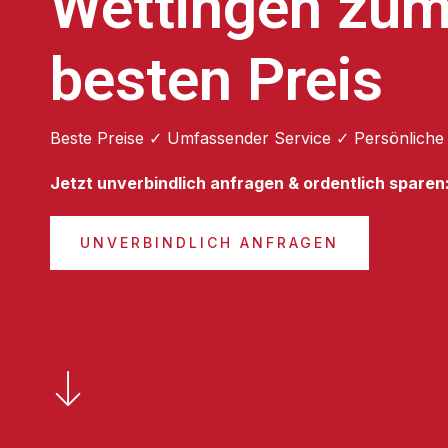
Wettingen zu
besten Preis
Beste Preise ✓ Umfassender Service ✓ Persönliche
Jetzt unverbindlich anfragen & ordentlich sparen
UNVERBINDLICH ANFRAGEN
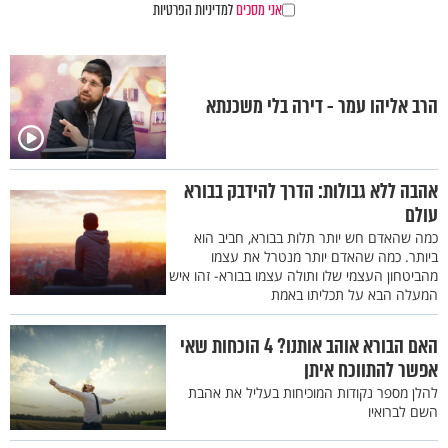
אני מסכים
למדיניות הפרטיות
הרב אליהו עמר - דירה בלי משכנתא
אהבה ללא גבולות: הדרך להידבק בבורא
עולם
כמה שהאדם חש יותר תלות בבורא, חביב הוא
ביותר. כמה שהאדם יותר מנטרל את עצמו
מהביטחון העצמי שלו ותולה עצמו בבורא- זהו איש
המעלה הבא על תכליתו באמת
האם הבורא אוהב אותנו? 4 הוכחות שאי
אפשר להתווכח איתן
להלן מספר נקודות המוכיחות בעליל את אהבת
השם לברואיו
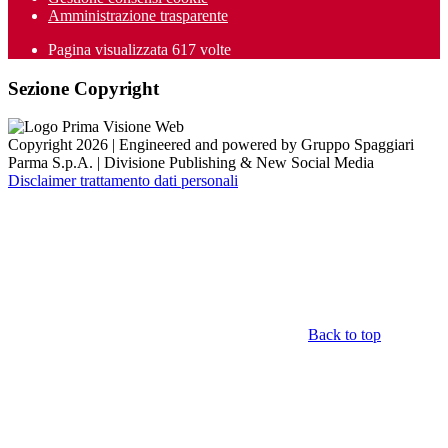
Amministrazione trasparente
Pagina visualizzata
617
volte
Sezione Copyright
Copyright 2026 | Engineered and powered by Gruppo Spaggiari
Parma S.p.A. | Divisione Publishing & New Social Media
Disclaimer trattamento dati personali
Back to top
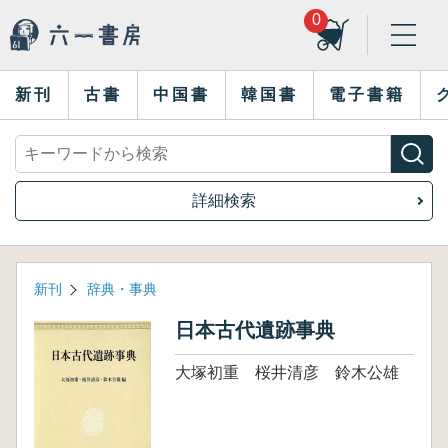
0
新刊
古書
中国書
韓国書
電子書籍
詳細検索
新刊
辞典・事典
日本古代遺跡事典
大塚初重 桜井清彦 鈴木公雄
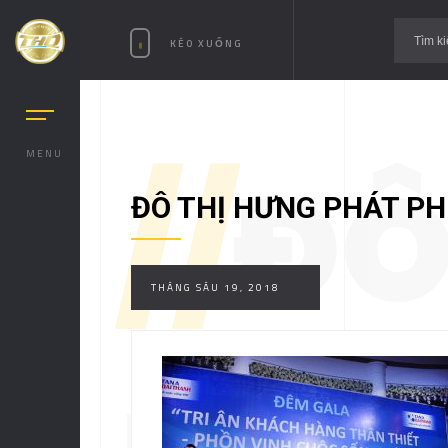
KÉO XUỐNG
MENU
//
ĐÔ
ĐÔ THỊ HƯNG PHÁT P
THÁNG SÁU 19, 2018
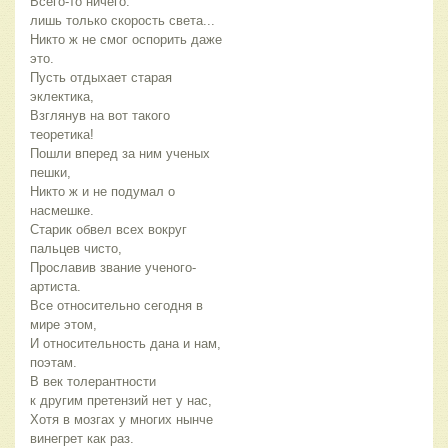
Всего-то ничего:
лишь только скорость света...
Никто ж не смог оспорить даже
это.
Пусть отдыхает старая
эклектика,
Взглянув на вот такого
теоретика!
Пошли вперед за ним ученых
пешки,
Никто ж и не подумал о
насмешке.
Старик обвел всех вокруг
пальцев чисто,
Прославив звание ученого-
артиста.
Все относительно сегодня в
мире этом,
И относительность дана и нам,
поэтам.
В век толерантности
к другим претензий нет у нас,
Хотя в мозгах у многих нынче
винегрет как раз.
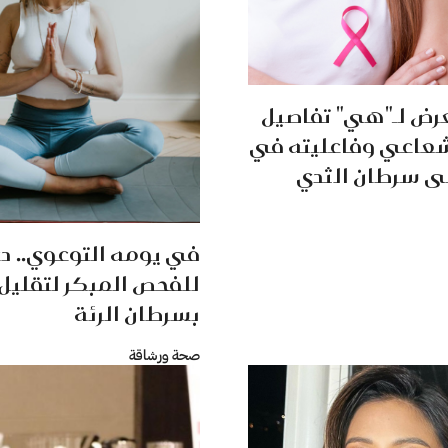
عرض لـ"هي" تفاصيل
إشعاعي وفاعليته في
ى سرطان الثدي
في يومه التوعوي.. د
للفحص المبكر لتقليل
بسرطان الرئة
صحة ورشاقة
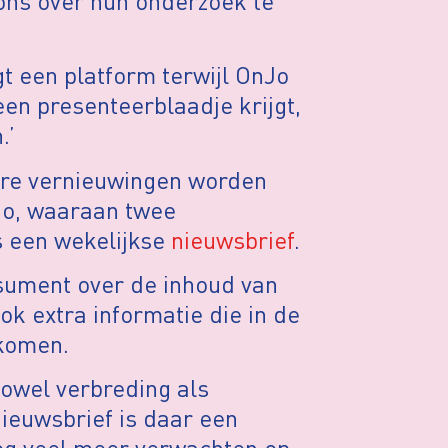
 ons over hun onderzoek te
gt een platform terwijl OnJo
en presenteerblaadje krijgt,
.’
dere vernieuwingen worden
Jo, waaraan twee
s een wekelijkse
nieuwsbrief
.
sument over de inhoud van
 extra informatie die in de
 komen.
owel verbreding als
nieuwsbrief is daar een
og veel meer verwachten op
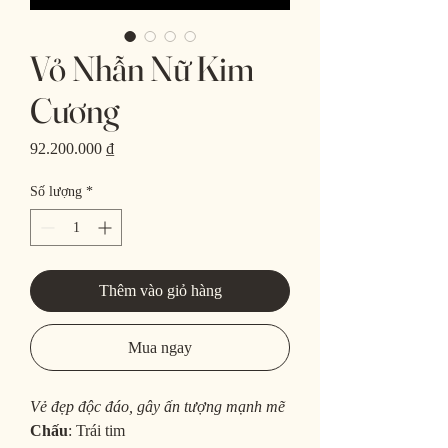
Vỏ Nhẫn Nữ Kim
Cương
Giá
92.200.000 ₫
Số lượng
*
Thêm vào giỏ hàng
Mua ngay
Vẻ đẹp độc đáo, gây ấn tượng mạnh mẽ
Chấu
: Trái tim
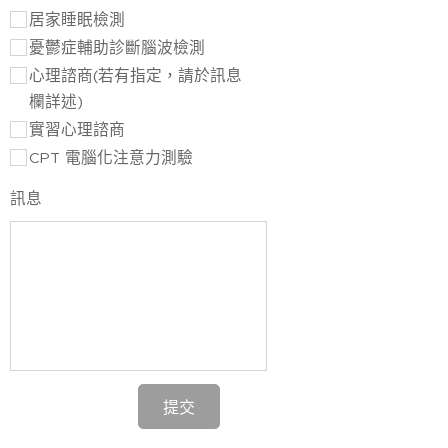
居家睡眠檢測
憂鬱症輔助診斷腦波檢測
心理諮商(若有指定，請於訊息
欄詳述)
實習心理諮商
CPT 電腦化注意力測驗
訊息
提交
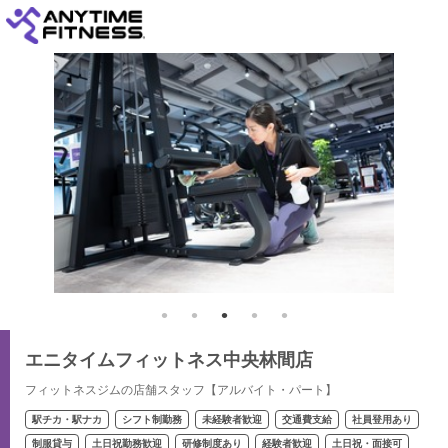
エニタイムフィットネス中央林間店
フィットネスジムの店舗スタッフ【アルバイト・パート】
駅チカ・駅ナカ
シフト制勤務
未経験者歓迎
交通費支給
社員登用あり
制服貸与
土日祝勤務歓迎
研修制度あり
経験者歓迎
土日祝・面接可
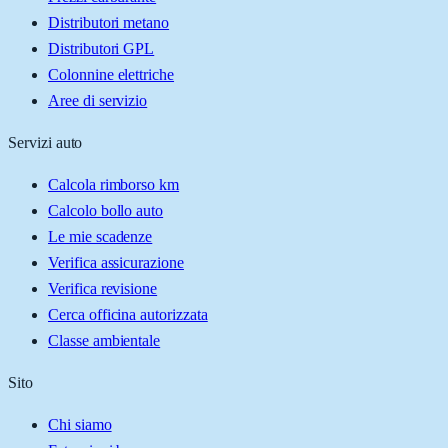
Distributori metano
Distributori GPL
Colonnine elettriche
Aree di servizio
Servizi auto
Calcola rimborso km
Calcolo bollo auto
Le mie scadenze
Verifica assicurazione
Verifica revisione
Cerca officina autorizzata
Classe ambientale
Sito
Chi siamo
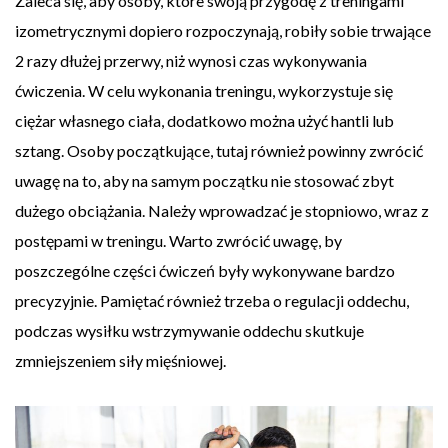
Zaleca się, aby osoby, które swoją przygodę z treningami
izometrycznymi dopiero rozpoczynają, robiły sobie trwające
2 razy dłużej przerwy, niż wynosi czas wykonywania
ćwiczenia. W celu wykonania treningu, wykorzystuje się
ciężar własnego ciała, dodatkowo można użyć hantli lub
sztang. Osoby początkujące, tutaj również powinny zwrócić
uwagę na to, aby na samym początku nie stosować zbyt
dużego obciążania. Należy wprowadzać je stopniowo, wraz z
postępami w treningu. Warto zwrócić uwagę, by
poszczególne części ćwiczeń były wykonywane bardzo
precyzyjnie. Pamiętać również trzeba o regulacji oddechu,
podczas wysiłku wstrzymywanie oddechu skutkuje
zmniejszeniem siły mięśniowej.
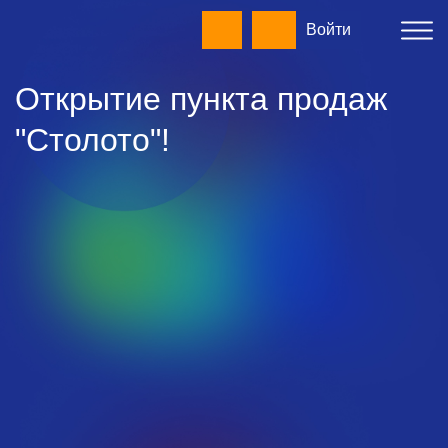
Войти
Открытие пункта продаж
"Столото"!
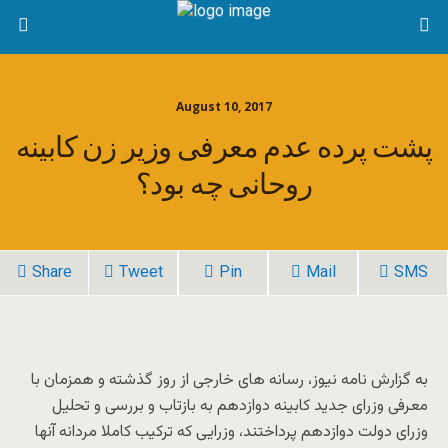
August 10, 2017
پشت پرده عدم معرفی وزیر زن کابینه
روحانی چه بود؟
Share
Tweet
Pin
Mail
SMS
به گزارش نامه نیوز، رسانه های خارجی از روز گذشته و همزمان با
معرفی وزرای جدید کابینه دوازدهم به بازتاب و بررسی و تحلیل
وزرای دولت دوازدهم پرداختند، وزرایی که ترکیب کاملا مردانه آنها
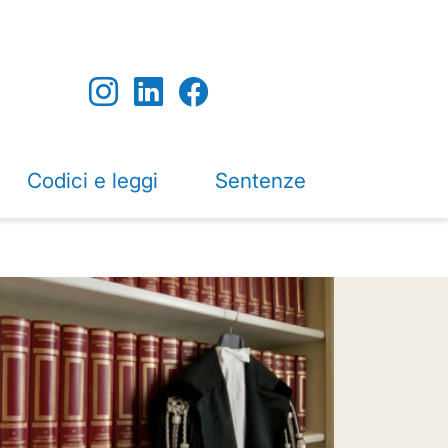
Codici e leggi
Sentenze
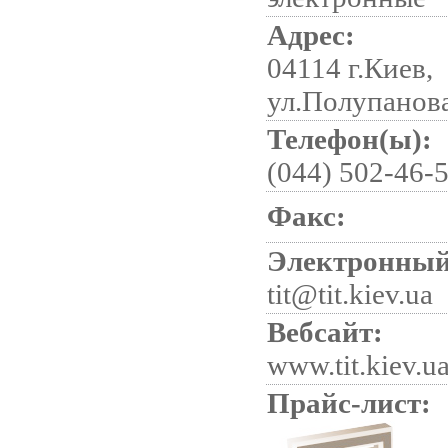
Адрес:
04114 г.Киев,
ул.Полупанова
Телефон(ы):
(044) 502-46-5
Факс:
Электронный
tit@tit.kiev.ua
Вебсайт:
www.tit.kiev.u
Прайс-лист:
-------------------------
#### [Yapılacak iş]
Yukarıdaki verileri süzün ve "również" sözcüğünü içeren her satırı değiştirmeden yazın.

#### [Çözüm aşağıda]
sztang. Osoby początkujące, tutaj również powinny zwrócić
precyzyjnie. Pamiętać również trzeba o regulacji oddechu,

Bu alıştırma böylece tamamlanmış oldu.